Margery travels to Sheen just before Lammas Day, where she experiences high contemplation and weeping in the church. A youth, moved by her behavior, asks her why she weeps and tells her of his intention to become a monk. She explains that sorrow for her sins and God’s grace engender her sobbing. Her answer impresses the young man, who befriends Margery. She later attends Mass on Lammas Day, “the principal day of pardon” (250), where she meets the hermit who escorted Margery and her daughter-in-law to Ipswich. He scorns her because she traveled abroad without her confessor’s approval and warns her that she “will find but little friendship when [she] get[s] home” (251). Nevertheless, the hermit agrees to escort her home, where Master Robert reprimands her but the two remain on good terms, thanks to God’s grace.
The second book’s chapters contain a chronological narrative of experiences from Margery’s later years and returns to themes prominent in the first book, especially The Importance of the Christian Pilgrimage. Pilgrimage appears again as a source of suffering for Margery and a vehicle for drawing her closer to God. Readers again encounter the dangers pilgrimages posed, especially for women. The text’s description of her difficult journey to Prussia, and subsequent pilgrimages to sites like Aachen, parallels the earlier account of her trip to Jerusalem and Rome. She faces abandonment, cruelty, and threats during both journeys. The latter is especially difficult for Margery because of her age and feeble body.
Nevertheless, despite all the hazards and difficulties, her contemplations sustain her and the perilous journey strengthens her faith. For example, the man who invites her to travel on pilgrimage to visit the “Holy Blood of Wilsnack” refuses to walk at her slower pace, fearing brigands, and becomes impatient with her. He eventually abandons her despite having promised to guide her to the northern coast so that she can board a ship to return to England. In spite of these setbacks, Margery always manages to find her way to her destinations safely, which the text presents as proof of God’s favor in consistently offering her protection.

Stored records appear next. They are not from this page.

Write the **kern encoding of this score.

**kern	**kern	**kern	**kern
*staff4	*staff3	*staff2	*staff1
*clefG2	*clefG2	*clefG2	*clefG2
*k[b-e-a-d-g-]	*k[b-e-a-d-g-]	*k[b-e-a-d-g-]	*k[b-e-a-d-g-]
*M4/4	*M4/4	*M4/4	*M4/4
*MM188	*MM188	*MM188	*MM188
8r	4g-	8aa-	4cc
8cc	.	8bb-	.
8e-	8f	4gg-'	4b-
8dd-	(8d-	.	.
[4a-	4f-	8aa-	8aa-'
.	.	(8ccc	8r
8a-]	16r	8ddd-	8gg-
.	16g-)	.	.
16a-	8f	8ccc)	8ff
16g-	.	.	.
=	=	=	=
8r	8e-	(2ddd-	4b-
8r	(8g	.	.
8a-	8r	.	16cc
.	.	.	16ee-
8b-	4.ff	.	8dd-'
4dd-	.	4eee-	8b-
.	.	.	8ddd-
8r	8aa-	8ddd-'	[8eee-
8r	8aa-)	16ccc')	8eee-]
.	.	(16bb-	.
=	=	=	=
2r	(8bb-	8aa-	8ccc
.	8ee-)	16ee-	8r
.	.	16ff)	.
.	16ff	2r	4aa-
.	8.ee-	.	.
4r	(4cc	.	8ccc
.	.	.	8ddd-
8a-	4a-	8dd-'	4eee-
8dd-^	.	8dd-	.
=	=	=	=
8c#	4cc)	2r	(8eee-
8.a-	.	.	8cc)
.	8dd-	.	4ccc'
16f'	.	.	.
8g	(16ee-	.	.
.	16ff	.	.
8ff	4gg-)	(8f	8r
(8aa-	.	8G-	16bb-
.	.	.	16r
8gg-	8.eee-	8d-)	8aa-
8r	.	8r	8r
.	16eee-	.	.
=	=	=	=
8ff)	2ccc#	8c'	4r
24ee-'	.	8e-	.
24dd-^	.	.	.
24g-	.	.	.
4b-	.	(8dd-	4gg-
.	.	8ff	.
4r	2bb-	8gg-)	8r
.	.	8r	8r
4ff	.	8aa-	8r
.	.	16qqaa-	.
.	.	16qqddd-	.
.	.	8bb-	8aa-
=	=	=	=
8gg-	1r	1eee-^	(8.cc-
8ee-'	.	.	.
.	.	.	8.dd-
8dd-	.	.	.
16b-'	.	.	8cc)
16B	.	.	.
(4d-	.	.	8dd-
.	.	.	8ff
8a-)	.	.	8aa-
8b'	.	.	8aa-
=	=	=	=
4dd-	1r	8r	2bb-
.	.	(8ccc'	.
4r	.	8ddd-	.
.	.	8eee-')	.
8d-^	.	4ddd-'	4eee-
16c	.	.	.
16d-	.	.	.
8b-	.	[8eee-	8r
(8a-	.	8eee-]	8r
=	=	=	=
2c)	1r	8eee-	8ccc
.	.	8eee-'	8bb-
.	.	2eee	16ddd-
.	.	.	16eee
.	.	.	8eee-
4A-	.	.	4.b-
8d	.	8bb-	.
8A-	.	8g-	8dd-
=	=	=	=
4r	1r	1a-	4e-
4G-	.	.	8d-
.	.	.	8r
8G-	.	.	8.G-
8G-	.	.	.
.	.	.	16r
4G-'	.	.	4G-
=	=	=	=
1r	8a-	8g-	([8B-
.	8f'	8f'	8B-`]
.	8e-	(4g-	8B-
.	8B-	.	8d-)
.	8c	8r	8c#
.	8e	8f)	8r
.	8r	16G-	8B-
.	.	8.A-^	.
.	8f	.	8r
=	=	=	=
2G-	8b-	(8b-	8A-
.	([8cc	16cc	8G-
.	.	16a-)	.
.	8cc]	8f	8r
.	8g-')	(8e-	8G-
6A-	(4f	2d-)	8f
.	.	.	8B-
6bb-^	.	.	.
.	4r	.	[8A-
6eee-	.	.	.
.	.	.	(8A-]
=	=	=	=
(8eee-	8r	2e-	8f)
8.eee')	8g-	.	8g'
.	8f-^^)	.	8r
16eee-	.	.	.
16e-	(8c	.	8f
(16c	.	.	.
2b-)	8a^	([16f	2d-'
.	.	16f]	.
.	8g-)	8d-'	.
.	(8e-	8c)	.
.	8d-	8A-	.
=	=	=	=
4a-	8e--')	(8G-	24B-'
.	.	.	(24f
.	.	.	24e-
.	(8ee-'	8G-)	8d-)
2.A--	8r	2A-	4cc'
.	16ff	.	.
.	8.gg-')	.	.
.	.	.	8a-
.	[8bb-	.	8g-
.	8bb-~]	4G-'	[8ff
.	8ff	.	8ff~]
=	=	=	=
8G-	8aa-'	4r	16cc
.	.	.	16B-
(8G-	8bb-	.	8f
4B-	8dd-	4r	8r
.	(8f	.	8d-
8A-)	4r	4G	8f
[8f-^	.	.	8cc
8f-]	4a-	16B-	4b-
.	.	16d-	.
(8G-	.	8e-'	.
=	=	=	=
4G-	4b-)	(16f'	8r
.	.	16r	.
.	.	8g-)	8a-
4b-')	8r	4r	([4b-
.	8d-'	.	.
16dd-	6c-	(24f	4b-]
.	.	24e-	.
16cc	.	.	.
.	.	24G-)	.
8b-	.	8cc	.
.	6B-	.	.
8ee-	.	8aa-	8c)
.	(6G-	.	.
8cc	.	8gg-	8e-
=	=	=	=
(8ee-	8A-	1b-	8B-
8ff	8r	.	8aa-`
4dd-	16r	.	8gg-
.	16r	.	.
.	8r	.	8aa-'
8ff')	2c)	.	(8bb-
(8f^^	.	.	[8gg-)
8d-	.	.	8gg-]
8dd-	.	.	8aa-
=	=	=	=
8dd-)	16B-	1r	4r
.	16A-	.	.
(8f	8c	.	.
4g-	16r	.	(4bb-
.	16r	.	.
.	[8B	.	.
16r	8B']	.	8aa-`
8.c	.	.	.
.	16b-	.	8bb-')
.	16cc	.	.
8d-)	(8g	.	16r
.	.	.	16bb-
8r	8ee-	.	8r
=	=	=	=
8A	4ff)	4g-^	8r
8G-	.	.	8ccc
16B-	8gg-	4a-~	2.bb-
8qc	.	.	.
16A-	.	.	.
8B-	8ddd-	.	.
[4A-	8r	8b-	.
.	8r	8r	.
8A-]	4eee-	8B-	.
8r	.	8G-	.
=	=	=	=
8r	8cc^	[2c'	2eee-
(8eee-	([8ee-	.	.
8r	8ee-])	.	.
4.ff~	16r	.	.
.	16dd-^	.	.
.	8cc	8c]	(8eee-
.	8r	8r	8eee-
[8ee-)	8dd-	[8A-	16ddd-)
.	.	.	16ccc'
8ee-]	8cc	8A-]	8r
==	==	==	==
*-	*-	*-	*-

Margery must depend on other pilgrims and travelers for companionship, but meets many unsavory characters along the way, including a group of presumably lecherous clerics. She frequently fears the threat of rape and violation of her vow of chastity, once more reflecting the theme of Femininity and Mysticism, as Margery’s journeys always contain a uniquely feminine dimension in both her experience of her faith and in the various hazards she must navigate. This threat mirrors threats to women’s chastity that often appear in early Christian and medieval saints’ biographies. For example, the Anglo-Norman bishop, Ranulf Flambard, threated the chastity of the 11th-century English recluse, Christina of Markyate. Moreover, when Christina refused to wed, her parents attempted to have her raped to violate her vow and force her into marriage. Similarly, early Christian women martyrs, like St. Agnes of Rome, were threatened with rape as punishment for refusing to reject their faith. Margery’s own fears thus reflect both the real-life dangers she must risk while also further aligning her experiences with those of other female mystics and saints, thereby bolstering her own image of sanctity.
Margery’s story, like the lives of the other women saints, ends as one of triumph, for she endures the hardships God sends with humility, arrives home safely by God’s grace, and knows that her reward comes in the afterlife.